Hoje, sofro daquela clássica inversão que ocorre na transição da infância para a fase adulta: se antes sobrava tempo e disposição, mas faltava dinheiro e autonomia para me esbaldar com meus amigos poligonais, agora sobram-me jogos e acessórios, mas o ânimo para ficar apertando botões por horas a fio frente à TV foi embora.

Não que video games sejam desinteressantes. Pelo contrário. Mesmo vendo de longe, sem esboçar um interesse genuíno, acho que nunca vivemos uma época tão frutífera nesse campo. Os blockbusters dos grandes estúdio parecem sensacionais, as ideias mais malucas têm espaço no mercado e as barreiras para a entrada de desenvolvedores independentes nunca foram tão baixas. Ainda assim, é raro eu sentar para jogar alguma coisa — e quando acontece, costuma ser um FIFA descompromissado com os amigos.

Não lembro quando foi, mas recentemente peguei o último Tomb Raider em uma promoção no Steam. R$ 7, 8, não lembro, só sei que na ocasião o valor de um lanche não pareceu que faria falta — como não fez.

Instalei, comecei a jogar e aquilo me prendeu por um simples motivo: Lara, a protagonista do jogo, era tão inapta quanto eu naqueles momentos iniciais. Ela não sabia muito bem o que fazer, nem como fazer. Estava perdida após o barco onde estava literalmente virar, assustada com a presença de homens estranhos, armados e com cara de poucos amigos na ilha onde emergiu. Insegura das suas ações, lutando por uma sobrevivência que parecia tão frágil quanto o jogo propunha que fosse.

O motivo que me impede de aproveitar o escapismo proporcionado pelos jogos é a dificuldade em me deixar seduzir por eles.

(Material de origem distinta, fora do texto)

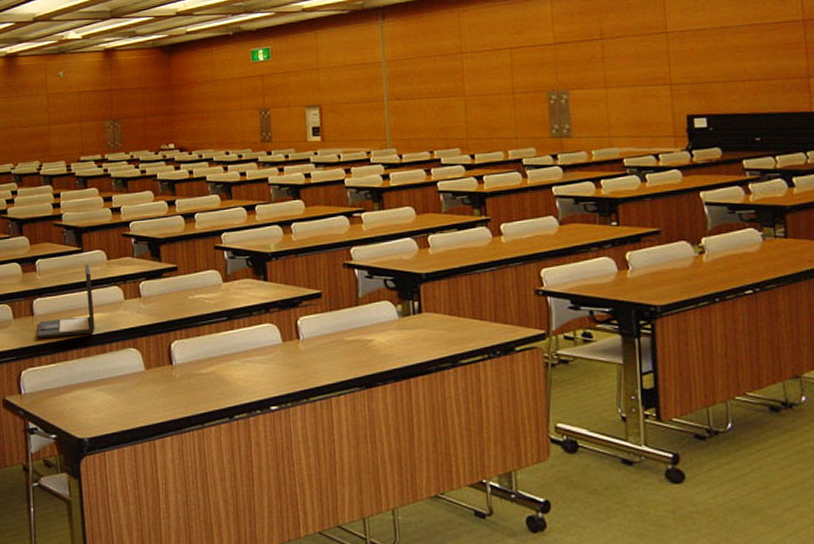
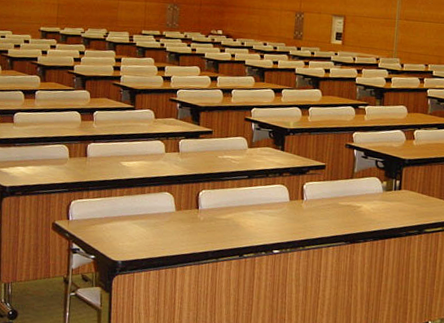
laptop: present [37,264,95,339] -> none [88,120,140,177]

Minha imersão depende de um contexto que funcione. Exemplo prático e batido, que sempre uso: como posso, na pele de um soldado treinado, errar todos os tiros contra um inimigo a dois metros de distância e, em seguida, ser morto por ele? Sim, eu posso voltar e, sim, é algo dentro das regras do jogo. Mas não funciona comigo. Ao ser morto de um jeito estúpido, meu olhar sobre aquele super soldado muda. Passo a encará-lo como uma fraude. E como a culpa é minha, então por que me importar com tudo aquilo?

Pensando no que teria me fisgado em Tomb Raider depois de passar onze horas na frente da TV e fechá-lo, a conclusão a que cheguei foi essa identificação: Lara é tão falível quanto eu nos primeiros eventos da história. Lara é gente como a gente.

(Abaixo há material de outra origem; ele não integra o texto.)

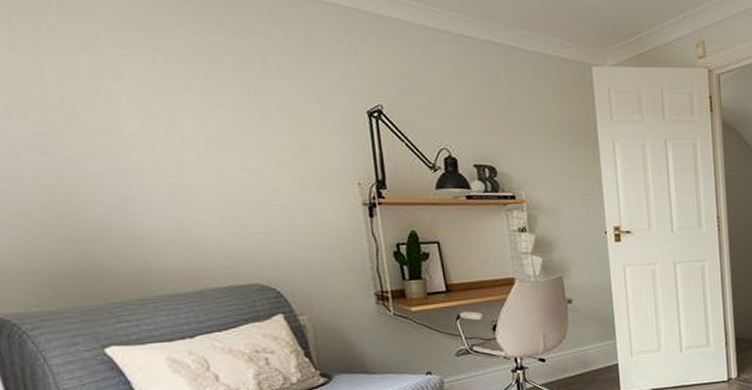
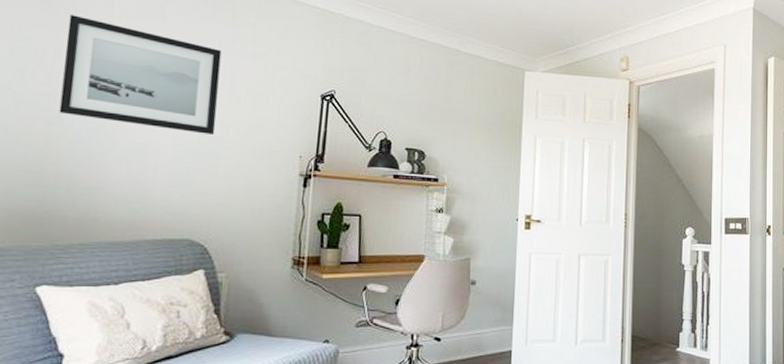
wall art: none [42,35,256,167] -> present [59,15,222,135]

Claro, isso não dura muito. De uma náufraga indefesa, ela passa a ser uma exímia assassina e excepcional acrobata em um piscar de olhos, e sem cansar jamais. E as circunstâncias pioram (para ela também, mas me refiro aqui a mim, o jogador): os desafios, que se alternam entre hordas de vilões de diferentes grupos e principalmente os quebra-cabeças simples, flertam perigosamente com a monotonia. A história, que se desenrola em torno de uma misteriosa deusa japonesa e rituais malucos para trazê-la de volta à vida, é cheia de idas e vindas, porém nada realmente instigante, ou digno de um Oscar de melhor roteiro.

Nesse ponto crítico outros artifícios dos desenvolvedores vieram ao resgate para segurar meu interesse. Os combates são divertidos, especialmente com o arco-e-flecha e as investidas silenciosas, pacientes, como se eu estivesse caçando. E os gráficos… os gráficos. Não me lembro de antes ter parado no meio de uma caminhada virtual para apreciar a paisagem. Fiz isso várias vezes em Tomb Raider. Desculpe-me se você defende a outra bandeira, mas beleza é, sim, fundamental.

Em dado momento do jogo, e não tão longe do início, errei um punhado de movimentos. Durante a descida de um rio revolto, matei Lara com canos e paus atravessando seu peito incontáveis vezes até conseguir desviar de todos eles e passá-la com vida por ali. Caí em alguns abismos. Em certos conflitos mais intensos tomei tiros, levei facadas, me queimei, morri. Morremos. Sempre voltei e, com alguma insistência, “passamos”.

Sei que jamais voltarei a ter uma aventura dessas com Tomb Raider. Lara aprendeu a se virar e no próximo jogo da franquia não será mais uma menina inexperiente descobrindo como se pendurar em cordas, matar animais silvestres para sobreviver e humanos para não ser morta. Como eles crescem rápido, não? A mim, só resta observar de longe e esperar por um novo jogo que, por esses ou outros motivos, consiga fazer com que eu ignore minha inépcia e mergulhe, sem medo de errar ou morrer, em uma nova aventura.